Ice & water UNDER or OVER the drip edge? - GreenBuildingAdvisor (2024)

I did a little searching before asking this, thinking that the topic
*must* have come up in the past, but didn’t find anything coherent.
We’re having this bit of disagreement between a GC and a roofer as
to whether ice & water shield over decking should flash over or
under the drip-edge piece at the connection to the fascia. The
roofer’s claiming that putting the drip-edge metal over the I&W
isn’t a reverse flash because water in an ice-dam situation would
flow upward, and the GC [who I’m tending to agree with] points out
that a small roof leak [or, say, inevitable condensation runoff
under metal roofing panels] would hit the I&W and come down safely
over the drip-edge and be ejected instead of soaking into the
plywood underneath.

*Note*: this is a situation where the ice&water was trimmed to
stop just shy of the edge of the deck, leaving a little lip of
the deck and/or the shadow boards at the rakes exposed. This
deck is the over-roof structure atop a roof&walls polyiso retrofit,
where everyone seems to assume the taped foam underneath is yet
another water control layer. [Hint: it isn’t, because tape laid
down in a hasty fashion has numerous fishmouths.] The GC’s guys
must have wanted to leave a “clean slate” of nailable wood for the
roofer, but personally I thought not leaving a little one-inch flap
of I&W *over* the edge was crazy — especially when it took another
month for the roofer to get to the site, leaving only the full wrap
of I&W on the deck *as* my roof in the interim [with occasional water
leaking into the soffit space, I might add, which didn’t seem to
concern them too much]. The question arose when it finally came
time to finish off these details and git ‘er done.

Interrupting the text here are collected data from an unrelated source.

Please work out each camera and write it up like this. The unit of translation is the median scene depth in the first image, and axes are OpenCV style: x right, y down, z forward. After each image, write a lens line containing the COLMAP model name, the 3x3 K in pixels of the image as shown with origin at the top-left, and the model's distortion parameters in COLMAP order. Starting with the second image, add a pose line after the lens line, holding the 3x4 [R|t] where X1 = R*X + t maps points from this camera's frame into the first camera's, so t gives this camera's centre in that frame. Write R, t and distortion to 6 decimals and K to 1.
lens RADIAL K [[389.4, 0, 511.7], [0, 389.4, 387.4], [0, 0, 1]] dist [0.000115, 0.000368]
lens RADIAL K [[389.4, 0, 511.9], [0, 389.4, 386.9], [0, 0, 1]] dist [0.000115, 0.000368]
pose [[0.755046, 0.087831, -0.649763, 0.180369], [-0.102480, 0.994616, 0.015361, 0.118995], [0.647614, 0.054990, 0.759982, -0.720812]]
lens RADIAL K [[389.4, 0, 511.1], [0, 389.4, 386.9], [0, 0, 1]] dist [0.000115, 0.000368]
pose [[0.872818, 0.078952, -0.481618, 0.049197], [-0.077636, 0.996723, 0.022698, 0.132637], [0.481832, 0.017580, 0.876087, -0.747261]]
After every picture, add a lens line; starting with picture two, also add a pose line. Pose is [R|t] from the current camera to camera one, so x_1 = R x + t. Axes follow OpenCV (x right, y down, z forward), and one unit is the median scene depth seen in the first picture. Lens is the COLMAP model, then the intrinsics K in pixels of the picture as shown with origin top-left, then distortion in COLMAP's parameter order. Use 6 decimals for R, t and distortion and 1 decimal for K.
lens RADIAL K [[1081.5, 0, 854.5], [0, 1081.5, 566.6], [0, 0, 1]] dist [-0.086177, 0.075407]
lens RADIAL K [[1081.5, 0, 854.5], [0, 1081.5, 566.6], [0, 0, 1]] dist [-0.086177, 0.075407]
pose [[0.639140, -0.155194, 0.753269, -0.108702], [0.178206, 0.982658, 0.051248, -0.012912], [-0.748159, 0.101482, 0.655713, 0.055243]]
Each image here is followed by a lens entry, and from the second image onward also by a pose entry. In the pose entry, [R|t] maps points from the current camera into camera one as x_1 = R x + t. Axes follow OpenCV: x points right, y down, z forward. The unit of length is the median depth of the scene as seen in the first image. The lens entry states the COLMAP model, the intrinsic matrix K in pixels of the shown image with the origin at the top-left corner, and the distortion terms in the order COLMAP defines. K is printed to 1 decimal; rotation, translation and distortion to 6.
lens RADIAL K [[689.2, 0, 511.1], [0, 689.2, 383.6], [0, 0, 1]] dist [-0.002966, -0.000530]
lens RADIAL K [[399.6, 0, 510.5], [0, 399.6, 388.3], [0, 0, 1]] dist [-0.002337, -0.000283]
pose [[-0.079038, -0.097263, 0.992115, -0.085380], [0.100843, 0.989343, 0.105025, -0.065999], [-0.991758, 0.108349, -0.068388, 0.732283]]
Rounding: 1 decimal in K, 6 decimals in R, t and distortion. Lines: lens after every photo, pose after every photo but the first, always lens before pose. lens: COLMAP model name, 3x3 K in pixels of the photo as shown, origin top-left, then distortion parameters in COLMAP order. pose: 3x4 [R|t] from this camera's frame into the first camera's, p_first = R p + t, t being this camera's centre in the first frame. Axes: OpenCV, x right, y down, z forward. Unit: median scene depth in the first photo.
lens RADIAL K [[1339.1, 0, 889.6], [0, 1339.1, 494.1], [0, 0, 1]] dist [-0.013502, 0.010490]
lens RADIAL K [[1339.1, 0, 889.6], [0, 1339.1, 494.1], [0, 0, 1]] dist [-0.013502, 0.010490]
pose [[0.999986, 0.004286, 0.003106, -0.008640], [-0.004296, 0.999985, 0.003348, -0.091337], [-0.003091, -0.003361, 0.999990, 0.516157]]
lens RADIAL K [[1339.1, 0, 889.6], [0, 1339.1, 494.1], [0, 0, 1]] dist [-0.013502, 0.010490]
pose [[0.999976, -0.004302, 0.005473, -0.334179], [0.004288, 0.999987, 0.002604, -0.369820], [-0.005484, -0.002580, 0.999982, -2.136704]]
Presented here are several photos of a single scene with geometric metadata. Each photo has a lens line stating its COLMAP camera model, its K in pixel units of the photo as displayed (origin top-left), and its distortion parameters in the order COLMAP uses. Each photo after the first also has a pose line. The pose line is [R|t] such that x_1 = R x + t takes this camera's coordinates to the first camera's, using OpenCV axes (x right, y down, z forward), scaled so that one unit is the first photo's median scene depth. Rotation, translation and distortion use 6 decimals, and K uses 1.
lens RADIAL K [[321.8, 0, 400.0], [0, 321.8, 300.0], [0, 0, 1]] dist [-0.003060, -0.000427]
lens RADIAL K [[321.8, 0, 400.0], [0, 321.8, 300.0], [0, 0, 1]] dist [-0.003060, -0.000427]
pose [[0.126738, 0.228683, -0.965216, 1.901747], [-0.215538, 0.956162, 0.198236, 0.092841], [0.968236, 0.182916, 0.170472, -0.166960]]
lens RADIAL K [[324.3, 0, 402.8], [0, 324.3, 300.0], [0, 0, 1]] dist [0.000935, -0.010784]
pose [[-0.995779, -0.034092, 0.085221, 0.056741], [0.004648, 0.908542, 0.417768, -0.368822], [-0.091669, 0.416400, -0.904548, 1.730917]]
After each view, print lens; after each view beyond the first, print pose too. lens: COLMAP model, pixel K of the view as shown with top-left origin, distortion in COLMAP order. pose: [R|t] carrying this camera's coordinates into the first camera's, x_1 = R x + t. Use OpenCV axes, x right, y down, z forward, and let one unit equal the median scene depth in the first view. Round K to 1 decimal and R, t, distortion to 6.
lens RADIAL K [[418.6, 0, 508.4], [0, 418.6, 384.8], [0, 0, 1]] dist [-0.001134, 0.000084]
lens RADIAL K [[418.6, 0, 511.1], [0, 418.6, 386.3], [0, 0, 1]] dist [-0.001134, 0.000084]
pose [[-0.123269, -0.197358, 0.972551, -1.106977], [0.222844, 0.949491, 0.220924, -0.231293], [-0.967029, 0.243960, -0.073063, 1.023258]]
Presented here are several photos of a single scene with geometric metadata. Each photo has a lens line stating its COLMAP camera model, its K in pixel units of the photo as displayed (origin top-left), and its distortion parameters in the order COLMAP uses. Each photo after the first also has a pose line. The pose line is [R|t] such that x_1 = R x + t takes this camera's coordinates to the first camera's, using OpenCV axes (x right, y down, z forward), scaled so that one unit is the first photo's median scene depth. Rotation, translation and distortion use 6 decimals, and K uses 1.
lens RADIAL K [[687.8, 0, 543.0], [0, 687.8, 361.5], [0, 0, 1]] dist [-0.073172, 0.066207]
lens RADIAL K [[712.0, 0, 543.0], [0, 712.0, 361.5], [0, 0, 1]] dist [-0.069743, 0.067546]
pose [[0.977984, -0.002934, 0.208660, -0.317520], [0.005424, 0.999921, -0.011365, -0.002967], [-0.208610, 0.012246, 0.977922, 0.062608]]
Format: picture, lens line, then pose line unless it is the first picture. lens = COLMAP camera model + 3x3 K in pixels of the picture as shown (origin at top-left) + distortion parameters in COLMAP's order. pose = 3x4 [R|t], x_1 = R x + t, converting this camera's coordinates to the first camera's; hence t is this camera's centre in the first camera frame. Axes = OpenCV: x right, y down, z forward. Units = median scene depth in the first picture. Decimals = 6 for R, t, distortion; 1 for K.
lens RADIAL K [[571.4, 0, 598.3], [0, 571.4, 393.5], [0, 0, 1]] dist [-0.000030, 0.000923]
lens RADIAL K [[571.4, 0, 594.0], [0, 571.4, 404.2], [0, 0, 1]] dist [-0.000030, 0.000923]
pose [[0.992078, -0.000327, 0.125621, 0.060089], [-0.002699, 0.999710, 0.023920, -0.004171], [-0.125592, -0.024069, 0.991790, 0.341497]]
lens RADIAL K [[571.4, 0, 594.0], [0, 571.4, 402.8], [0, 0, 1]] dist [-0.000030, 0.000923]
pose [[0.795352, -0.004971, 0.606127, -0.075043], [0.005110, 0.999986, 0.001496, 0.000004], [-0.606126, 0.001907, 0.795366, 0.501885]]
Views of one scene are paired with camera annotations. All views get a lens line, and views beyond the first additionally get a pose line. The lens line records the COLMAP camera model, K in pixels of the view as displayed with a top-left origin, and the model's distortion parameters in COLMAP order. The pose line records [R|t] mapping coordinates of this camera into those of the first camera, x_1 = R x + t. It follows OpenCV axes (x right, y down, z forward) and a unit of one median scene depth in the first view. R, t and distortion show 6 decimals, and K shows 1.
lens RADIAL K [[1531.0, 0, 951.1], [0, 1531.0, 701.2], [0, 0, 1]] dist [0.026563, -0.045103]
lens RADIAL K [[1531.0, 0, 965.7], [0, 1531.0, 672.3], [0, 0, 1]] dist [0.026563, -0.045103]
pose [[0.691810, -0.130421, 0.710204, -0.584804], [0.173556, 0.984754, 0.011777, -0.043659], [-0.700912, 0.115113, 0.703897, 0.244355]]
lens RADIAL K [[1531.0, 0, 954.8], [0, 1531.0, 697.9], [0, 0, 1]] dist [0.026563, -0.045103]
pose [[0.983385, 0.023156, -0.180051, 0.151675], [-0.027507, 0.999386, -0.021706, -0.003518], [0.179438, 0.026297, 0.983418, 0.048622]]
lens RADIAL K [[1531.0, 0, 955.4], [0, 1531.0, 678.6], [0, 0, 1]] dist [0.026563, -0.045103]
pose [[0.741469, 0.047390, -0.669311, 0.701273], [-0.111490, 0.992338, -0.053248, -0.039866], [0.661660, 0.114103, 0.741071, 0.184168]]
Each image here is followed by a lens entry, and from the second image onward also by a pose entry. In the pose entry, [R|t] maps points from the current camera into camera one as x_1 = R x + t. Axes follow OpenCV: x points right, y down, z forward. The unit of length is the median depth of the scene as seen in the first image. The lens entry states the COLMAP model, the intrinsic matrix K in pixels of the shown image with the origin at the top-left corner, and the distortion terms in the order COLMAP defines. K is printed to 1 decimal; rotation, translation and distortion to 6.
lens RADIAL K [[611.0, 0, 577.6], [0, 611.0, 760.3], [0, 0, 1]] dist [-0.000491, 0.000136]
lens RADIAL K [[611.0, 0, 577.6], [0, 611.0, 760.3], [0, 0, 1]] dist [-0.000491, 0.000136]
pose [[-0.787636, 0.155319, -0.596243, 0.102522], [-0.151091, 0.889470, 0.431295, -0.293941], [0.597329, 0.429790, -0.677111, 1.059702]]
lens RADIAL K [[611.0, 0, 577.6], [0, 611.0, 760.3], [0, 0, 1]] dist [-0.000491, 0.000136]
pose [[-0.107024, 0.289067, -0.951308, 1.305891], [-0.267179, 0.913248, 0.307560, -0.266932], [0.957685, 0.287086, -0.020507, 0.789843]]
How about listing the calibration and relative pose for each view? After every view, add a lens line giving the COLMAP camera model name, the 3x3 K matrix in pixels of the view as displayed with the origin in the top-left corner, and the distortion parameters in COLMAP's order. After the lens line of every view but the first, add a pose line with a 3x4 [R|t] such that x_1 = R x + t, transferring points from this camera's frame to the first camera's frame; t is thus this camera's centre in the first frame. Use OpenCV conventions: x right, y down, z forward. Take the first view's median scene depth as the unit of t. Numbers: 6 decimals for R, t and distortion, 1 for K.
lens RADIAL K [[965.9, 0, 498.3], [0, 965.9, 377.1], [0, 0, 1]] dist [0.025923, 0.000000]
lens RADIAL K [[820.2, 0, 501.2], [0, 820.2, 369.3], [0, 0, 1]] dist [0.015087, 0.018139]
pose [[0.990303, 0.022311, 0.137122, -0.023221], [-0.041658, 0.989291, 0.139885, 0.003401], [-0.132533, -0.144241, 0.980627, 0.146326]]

It seems to me that you’d want some way to flash against *both*
potential scenarios, which we kinda wound up doing by putting the
drip-edge over the I&W but then rolling out Triflex slip-sheet
under the [metal] roofing that lapped over the drip-edge piece.
But Triflex or even generic roofing felt isn’t really supposed
to be a water barrier, as I understand it, esp. since it isn’t
self-adhesive at all and gets *stapled* down.